Stored data:
=====
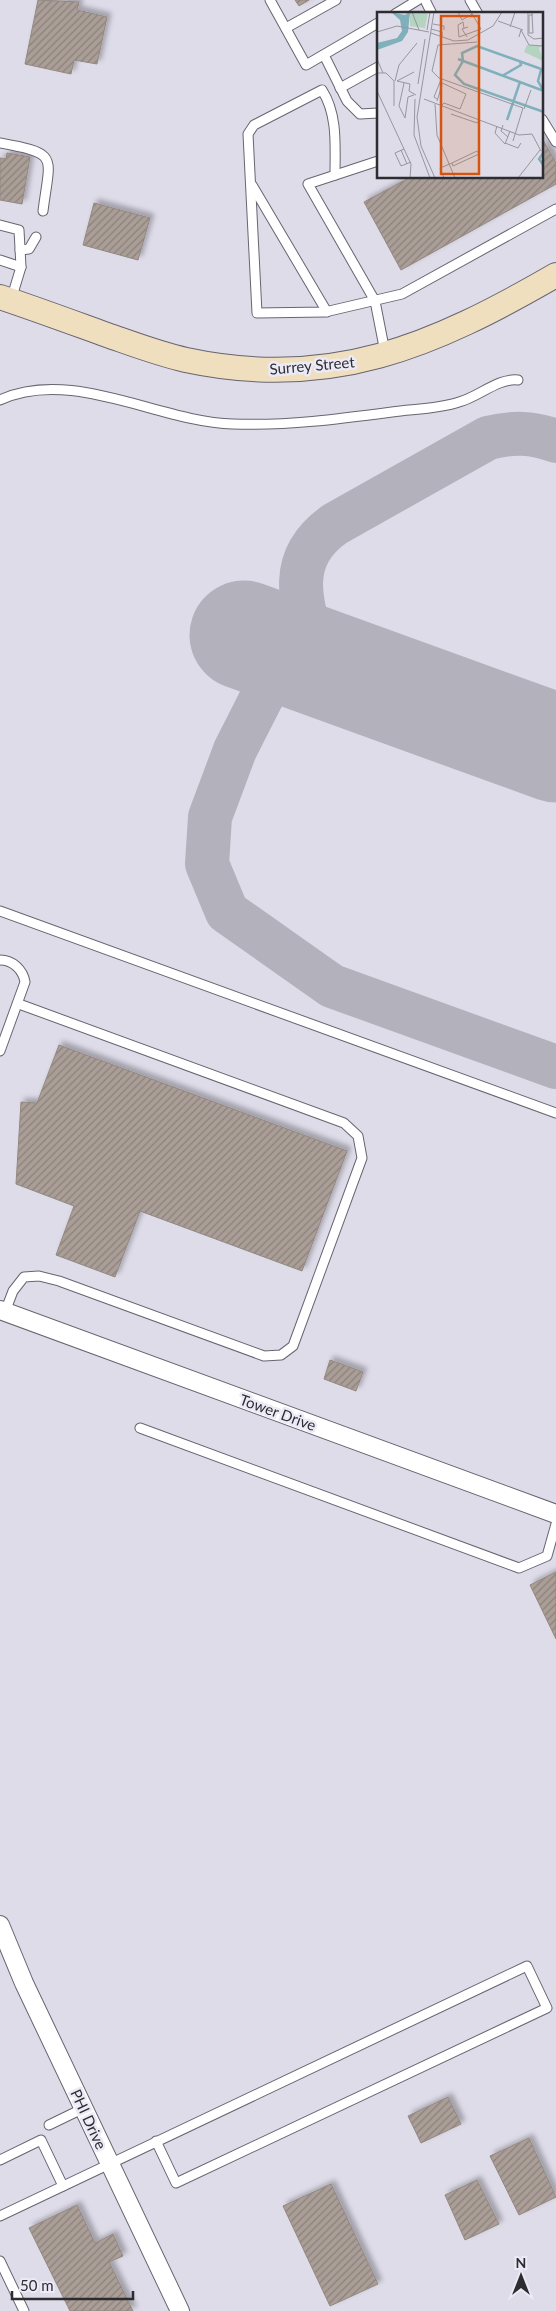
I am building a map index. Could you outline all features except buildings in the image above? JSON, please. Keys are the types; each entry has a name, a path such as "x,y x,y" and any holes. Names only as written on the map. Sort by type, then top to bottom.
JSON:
{"street":[{"name":"Surrey Street","path":"6,299 141,347 185,360 228,367 297,370 357,362 385,355 443,335 556,275"},
{"name":"Tower Drive","path":"2,1311 556,1514"},
{"name":"PHI Drive","path":"0,1925 24,1983 180,2311"}],"lane":[{"path":"270,0 306,65 377,24"},
{"path":"286,28 336,0"},
{"path":"397,12 418,0"},
{"path":"425,0 431,12"},
{"path":"470,0 477,12"},
{"path":"324,55 347,101 360,114 377,113"},
{"path":"340,88 377,68"},
{"path":"335,175 335,128 327,98 322,90 254,125 248,134 257,313 327,312 402,294 556,209"},
{"path":"544,122 556,142"},
{"path":"0,143 34,149 45,155 49,164 42,211"},
{"path":"377,161 308,184 375,301 385,355"},
{"path":"251,182 327,312"},
{"path":"0,225 18,230 20,250 21,267 6,299"},
{"path":"20,250 30,249 36,237"},
{"path":"0,260 21,267"},
{"path":"0,400 32,391 59,390 87,393 210,423 316,422 459,402 501,382 518,380"},
{"path":"0,912 556,1113"},
{"path":"0,960 7,960 23,973 25,982 0,1051"},
{"path":"2,1311 13,1291 24,1277 39,1276 59,1281 264,1356 280,1355 293,1346 362,1158 358,1136 344,1123 18,1004"},
{"path":"140,1428 519,1568 548,1556 556,1524"},
{"path":"0,2216 156,2141 527,1966 547,2008 176,2184 156,2141"},
{"path":"49,2125 84,2108"},
{"path":"0,2160 41,2140 63,2186"},
{"path":"0,2261 24,2311"}],"taxiway":[{"path":"556,441 522,434 488,438 335,524 318,539 308,554 302,571 301,588 303,606 319,662 267,687 235,750 210,817 207,864 227,912 332,986 556,1067"}],"runway":[{"path":"244,635 556,748"}]}
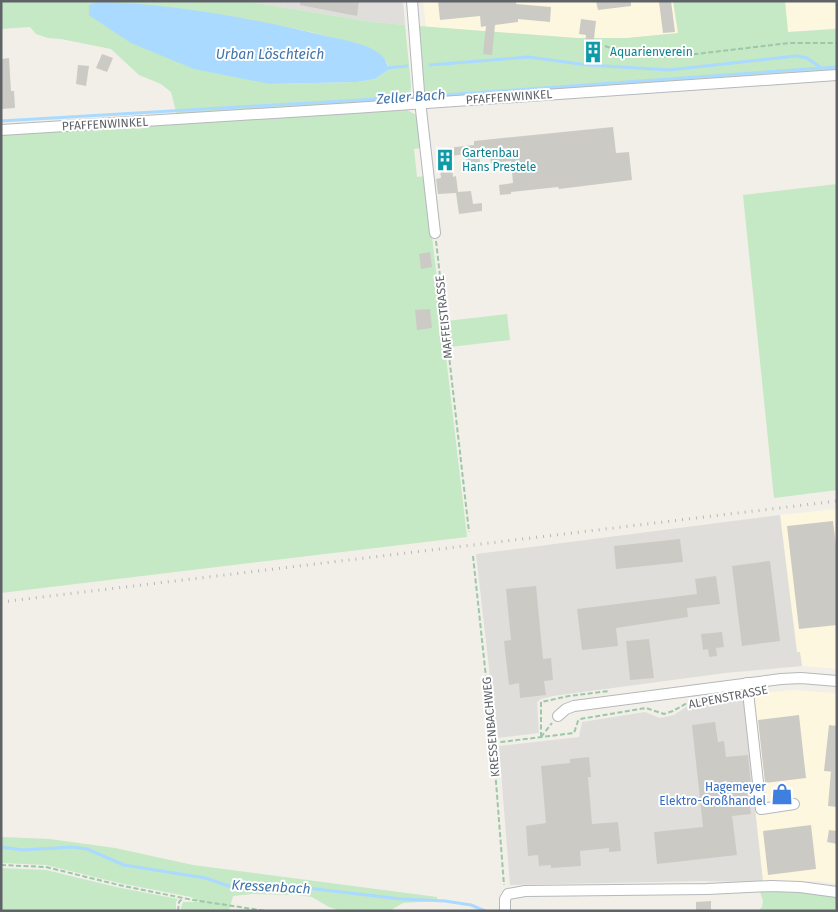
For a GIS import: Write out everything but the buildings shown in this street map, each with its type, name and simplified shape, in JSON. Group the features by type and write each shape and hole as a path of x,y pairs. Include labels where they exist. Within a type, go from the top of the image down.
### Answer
{"street":[{"path":"412,1 420,99 435,233"},
{"name":"PFAFFENWINKEL","path":"1,130 420,99 837,75"},
{"name":"ALPENSTRASSE","path":"558,716 566,708 574,706 747,687 801,678 837,681"},
{"path":"747,687 762,809 794,804"},
{"path":"505,911 504,898 508,894 525,891 707,889 771,886 800,887 837,892"}],"path":[{"path":"605,46 622,52 651,57 678,56 790,43 837,43"},
{"name":"MAFFEISTRASSE","path":"435,233 469,532"},
{"name":"KRESSENBACHWEG","path":"473,556 493,743 504,898"},
{"name":"ALPENSTRASSE","path":"493,743 574,733 580,719 646,708 664,714 687,703 721,700 747,687"},
{"path":"542,737 558,716"},
{"path":"1,865 46,867 183,898 266,911"},
{"path":"178,911 179,902 183,898"}],"shaded area":[{"path":"244,1 403,1 405,25 373,22"},
{"path":"423,1 673,1 678,33 627,38 577,38 426,27"},
{"path":"785,1 837,1 837,28 787,32"},
{"path":"837,509 837,669 802,666 800,653 797,653 780,515"},
{"path":"780,515 797,652 800,652 802,666 725,673 553,696 537,702 539,733 497,738 476,554"},
{"name":"Hagemeyer Elektro-Großhandel","path":"792,690 837,693 837,884 819,881 763,882 743,695"},
{"path":"743,695 763,882 701,881 510,885 499,746 579,737 582,722 645,712 660,718 674,715 686,707 722,703"}],"green space":[{"path":"1,1 244,1 373,22 405,25 411,85 410,96 407,99 177,115 171,92 161,84 139,75 111,49 48,38 36,34 30,27 1,29","holes":["229,16 311,32 367,47 379,54 387,62 388,70 375,79 357,82 270,84"]},
{"path":"673,1 785,1 788,32 837,29 837,73 432,99 427,98 424,94 419,26 577,38 627,38 678,33"},
{"path":"407,110 418,116 422,148 414,149 417,177 425,176 467,537 1,593 1,135"},
{"path":"837,184 837,490 774,498 743,195"},
{"path":"507,314 510,340 450,347 447,321"},
{"path":"1,837 50,839 115,848 193,865 437,897 437,901 403,903 389,911 342,911 329,907 312,897 252,894 233,896 229,911 180,911 183,902 200,902 191,897 119,883 46,865 1,863"},
{"path":"1,868 46,870 116,887 178,899 176,911 1,911"},
{"path":"759,889 837,895 837,911 758,911 762,907 763,901"}],"water":[{"name":"Urban Löschteich","path":"98,2 127,3 213,13 270,23 347,41 368,47 380,54 386,61 388,70 375,79 357,82 270,84 194,69 131,43 89,15 89,5"}],"waterway":[{"name":"Zeller Bach","path":"430,65 528,57 588,65 669,70 796,56 807,58 820,67"},
{"name":"Zeller Bach","path":"387,68 407,66"},
{"name":"Zeller Bach","path":"1,121 429,96 837,67"},
{"name":"Kressenbach","path":"1,847 23,850 72,847 87,849 124,865 205,878 232,887 307,888 401,899 445,901 471,905 485,911"}],"railway":[{"path":"1,602 837,501"}],"place":[{"name":"Aquarienverein","path":"593,52"},
{"name":"Gartenbau Hans Prestele","path":"445,160"},
{"name":"Hagemeyer Elektro-Großhandel","path":"782,794"}]}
=====
What you will do: From the data above, copy each line where the string "Zeller" appears.

Reply to the task:
{"path":"759,889 837,895 837,911 758,911 762,907 763,901"}],"water":[{"name":"Urban Löschteich","path":"98,2 127,3 213,13 270,23 347,41 368,47 380,54 386,61 388,70 375,79 357,82 270,84 194,69 131,43 89,15 89,5"}],"waterway":[{"name":"Zeller Bach","path":"430,65 528,57 588,65 669,70 796,56 807,58 820,67"},
{"name":"Zeller Bach","path":"387,68 407,66"},
{"name":"Zeller Bach","path":"1,121 429,96 837,67"},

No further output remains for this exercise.